Riconoscere l’area di crisi complessa per usufruire di fondi e strumenti già disponibili per tutelare l’occupazione nell’ambito della crisi Brioni e scongiurare ulteriori esuberi e il paventato rischio della delocalizzazione. Il senatore Michele Fina, segretario del Partito Democratico abruzzese, ha elencato nei dettagli le proposte replicando alla risposta a una sua interrogazione al ministro delle Imprese e del Made in Italy, che era stata esposta dalla sottosegretaria Fausta Bergamotto.

Fina in Aula al Senato ha detto che “esistono le soluzioni tecniche e giuridiche, esistono fondi e strumenti finanziari e fiscali. Quello che è necessario è fare fronte comune tra tutti gli attori coinvolti per affrontare in modo sinergico e integrato una crisi che è simile a tante altre e che potrebbe essere utilizzata come modello di intervento anche in altri contesti”.

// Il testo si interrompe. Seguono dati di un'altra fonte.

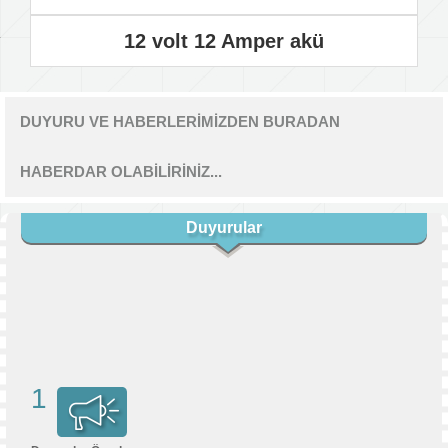
12 volt 12 Amper akü
DUYURU VE HABERLERİMİZDEN BURADAN
HABERDAR OLABİLİRİNİZ...
Duyurular
1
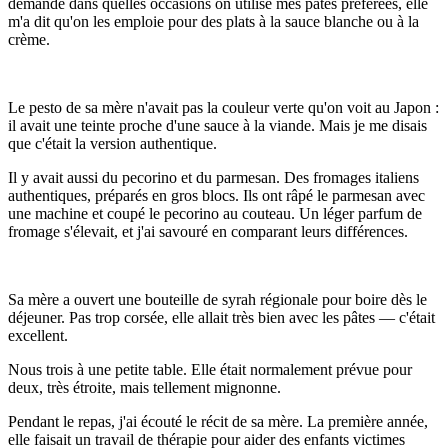
demandé dans quelles occasions on utilise mes pâtes préférées, elle
m'a dit qu'on les emploie pour des plats à la sauce blanche ou à la
crème.
Le pesto de sa mère n'avait pas la couleur verte qu'on voit au Japon :
il avait une teinte proche d'une sauce à la viande. Mais je me disais
que c'était la version authentique.
Il y avait aussi du pecorino et du parmesan. Des fromages italiens
authentiques, préparés en gros blocs. Ils ont râpé le parmesan avec
une machine et coupé le pecorino au couteau. Un léger parfum de
fromage s'élevait, et j'ai savouré en comparant leurs différences.
Sa mère a ouvert une bouteille de syrah régionale pour boire dès le
déjeuner. Pas trop corsée, elle allait très bien avec les pâtes — c'était
excellent.
Nous trois à une petite table. Elle était normalement prévue pour
deux, très étroite, mais tellement mignonne.
Pendant le repas, j'ai écouté le récit de sa mère. La première année,
elle faisait un travail de thérapie pour aider des enfants victimes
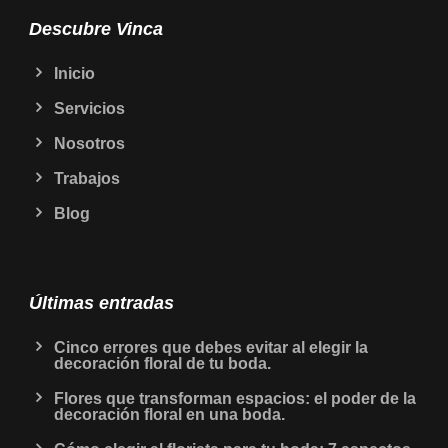
Descubre Vinca
Inicio
Servicios
Nosotros
Trabajos
Blog
Últimas entradas
Cinco errores que debes evitar al elegir la
decoración floral de tu boda.
Flores que transforman espacios: el poder de la
decoración floral en una boda.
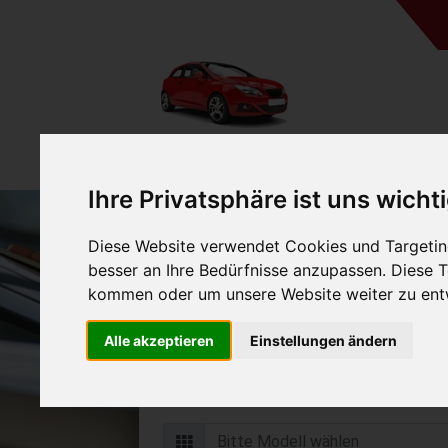
Ihre Privatsphäre ist uns wicht
Diese Website verwendet Cookies und Targeting
Auto verkaufen in Wind
besser an Ihre Bedürfnisse anzupassen. Diese
(Deutschland
kommen oder um unsere Website weiter zu ent
Online Auto verkaufen & grati
Alle akzeptieren
Einstellungen ändern
Auf Wunsch sofort Geld für Ihr Au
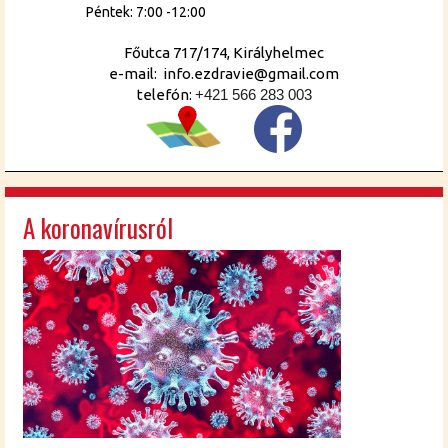
Péntek: 7:00 -12:00
Főutca 717/174, Királyhelmec
e-mail: info.ezdravie@gmail.com
telefón:
+421 566 283 003
A koronavírusról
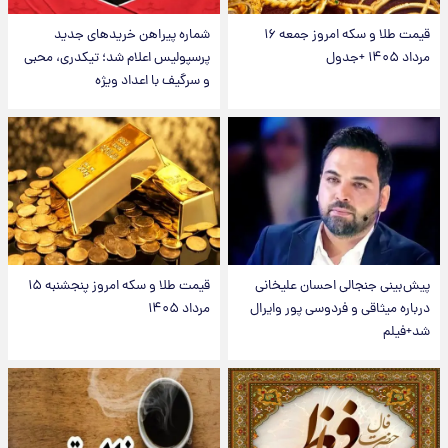
قیمت طلا و سکه امروز جمعه ۱۶
شماره پیراهن خریدهای جدید
مرداد ۱۴۰۵ +جدول
پرسپولیس اعلام شد؛ تیکدری، محبی
و سرگیف با اعداد ویژه
پیش‌بینی جنجالی احسان علیخانی
قیمت طلا و سکه امروز پنجشنبه ۱۵
درباره میثاقی و فردوسی پور وایرال
مرداد ۱۴۰۵
شد+فیلم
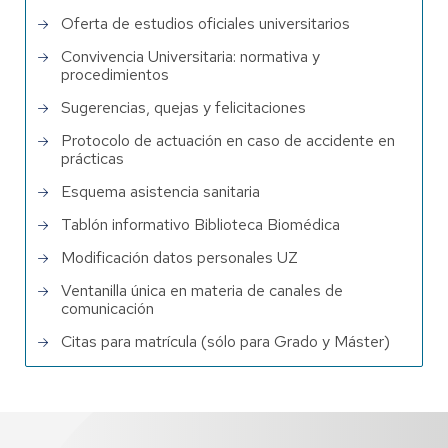
Oferta de estudios oficiales universitarios
Convivencia Universitaria: normativa y
procedimientos
Sugerencias, quejas y felicitaciones
Protocolo de actuación en caso de accidente en
prácticas
Esquema asistencia sanitaria
Tablón informativo Biblioteca Biomédica
Modificación datos personales UZ
Ventanilla única en materia de canales de
comunicación
Citas para matrícula (sólo para Grado y Máster)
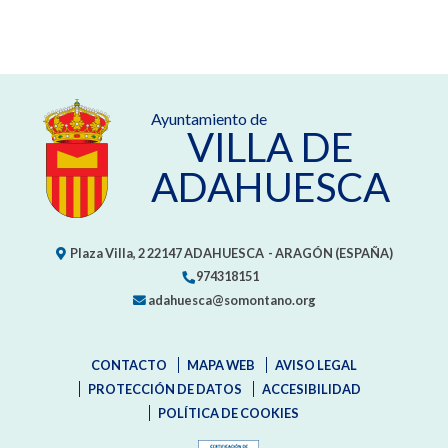
Ayuntamiento de
VILLA DE
ADAHUESCA
Plaza Villa, 2
22147
ADAHUESCA
- ARAGÓN
(ESPAÑA)
974318151
adahuesca@somontano.org
CONTACTO
MAPA WEB
AVISO LEGAL
PROTECCIÓN DE DATOS
ACCESIBILIDAD
POLÍTICA DE COOKIES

Al Ministero e alla Regione Abruzzo spetta il compito di condurre a buon esito l’attivazione dell’area di crisi complessa, e attraverso un tavolo di concertazione fare la leva sugli strumenti attivabili grazie al riconoscimento di questo status, per rilanciare l’azienda Brioni e l’intero comparto, ovvero: l’avvio di un contratto di sviluppo per il rinnovo degli impianti e il rilancio della produzione; il riconoscimento degli sgravi fiscali previsti dalla nuova carta degli aiuti a finalità regionale, considerando che La Brioni rientra in Area 107.3 C ad intensità massima di aiuto; l’avvio di  strumenti per la formazione e riqualificazione dei lavoratori grazie ai fondi previsti dal Programma GOL e dal fondo nuove competenze; la collaborazione per realizzare una comunità energetica, tra l’azienda e il Comune di Penne per l’autoproduzione e l’abbattimento dei costi energetici, accedendo al bando PNRR e incentivi sull’autoconsumo; vincolare l’azienda alla presentazione di un nuovo piano industriale che, attingendo agli strumenti citati, sia proiettato al rilancio della produzione e dell’occupazione ed escluda in modo netto qualsiasi ipotesi di licenziamento e di delocalizzazione degli impianti all’estero.